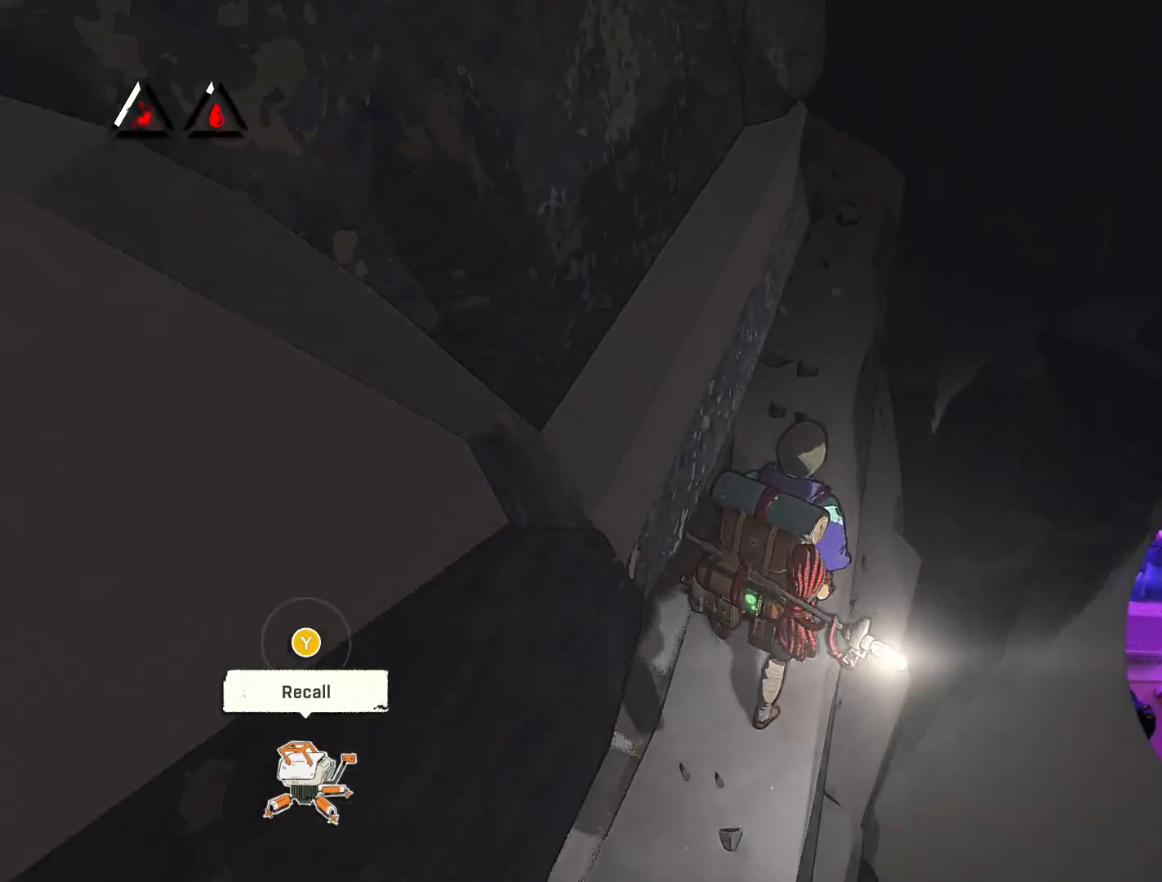
{"buttons": [], "left_stick": "up-right", "right_stick": "center", "events": []}
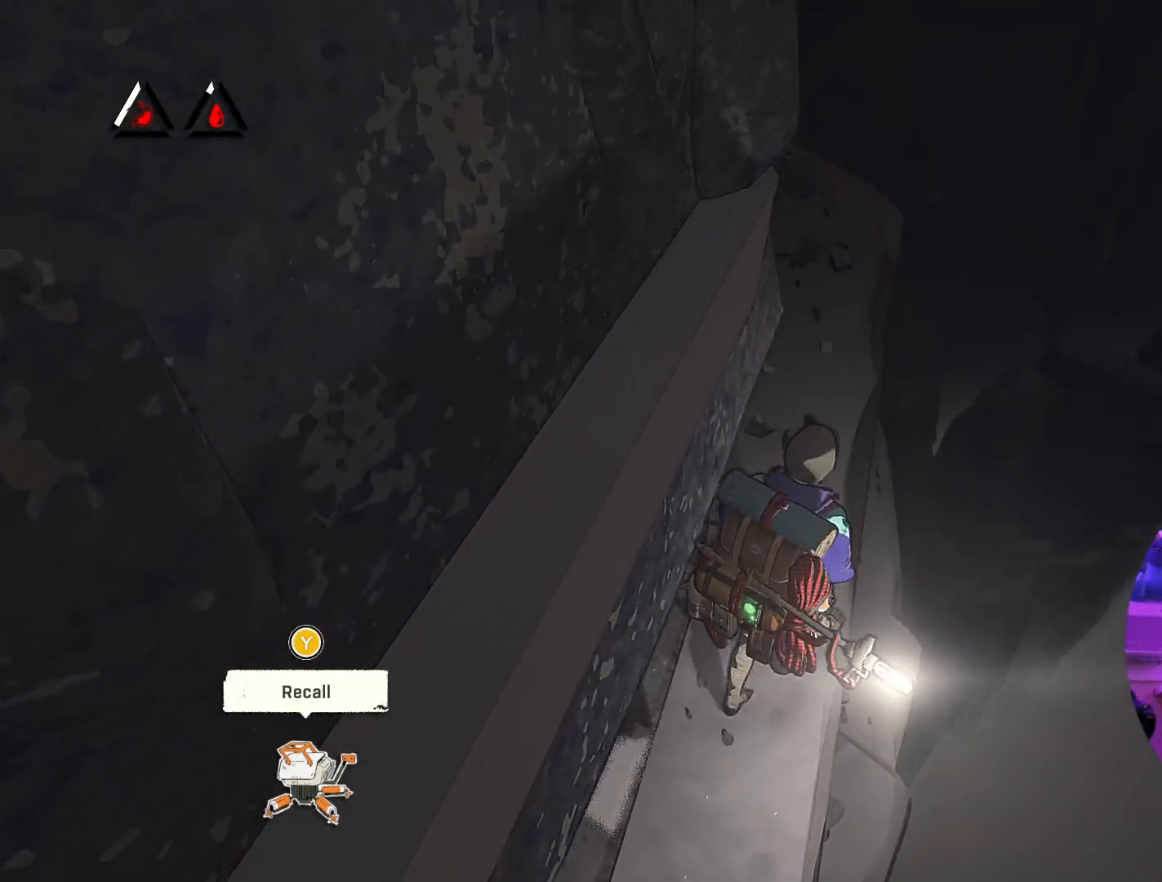
{"buttons": [], "left_stick": "up-right", "right_stick": "center", "events": []}
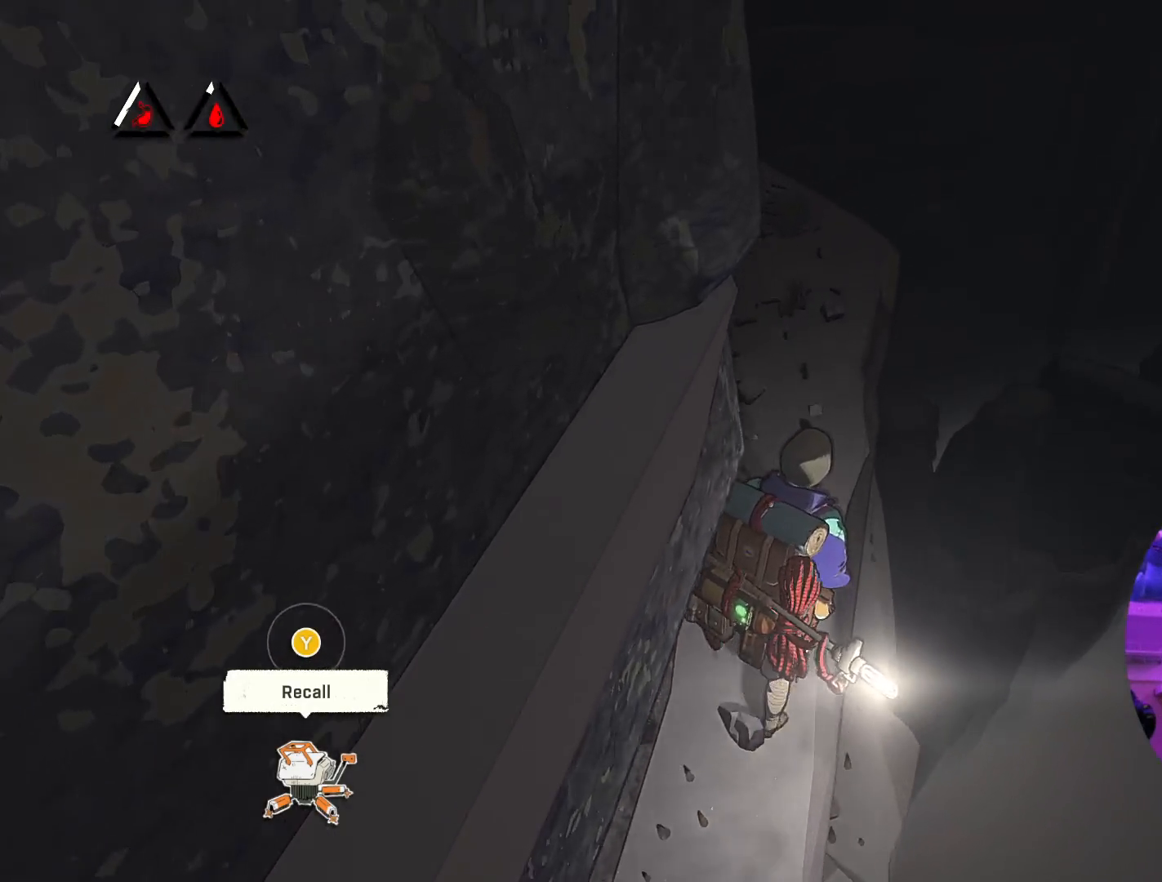
{"buttons": [], "left_stick": "up-right", "right_stick": "left", "events": [[500, "right_stick", "left"]]}
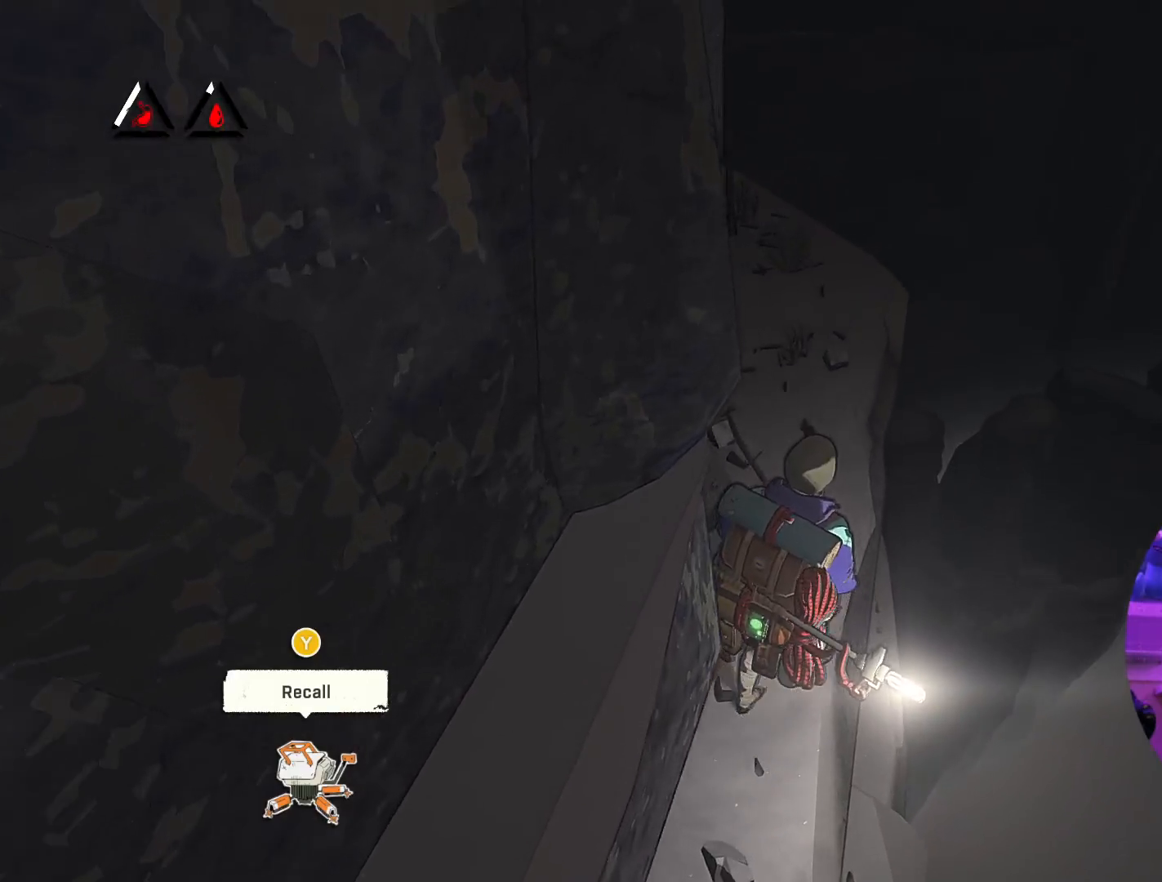
{"buttons": [], "left_stick": "up-right", "right_stick": "center", "events": [[300, "right_stick", "up-left"], [433, "right_stick", "center"]]}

→ **Task to carry out**:
Word for word, copy every line of the data, excluding any pictures.

→ **Written reply**:
{"buttons": [], "left_stick": "up-right", "right_stick": "center", "events": []}
{"buttons": [], "left_stick": "up-right", "right_stick": "center", "events": []}
{"buttons": [], "left_stick": "up-right", "right_stick": "left", "events": [[500, "right_stick", "left"]]}
{"buttons": [], "left_stick": "up-right", "right_stick": "center", "events": [[300, "right_stick", "up-left"], [433, "right_stick", "center"]]}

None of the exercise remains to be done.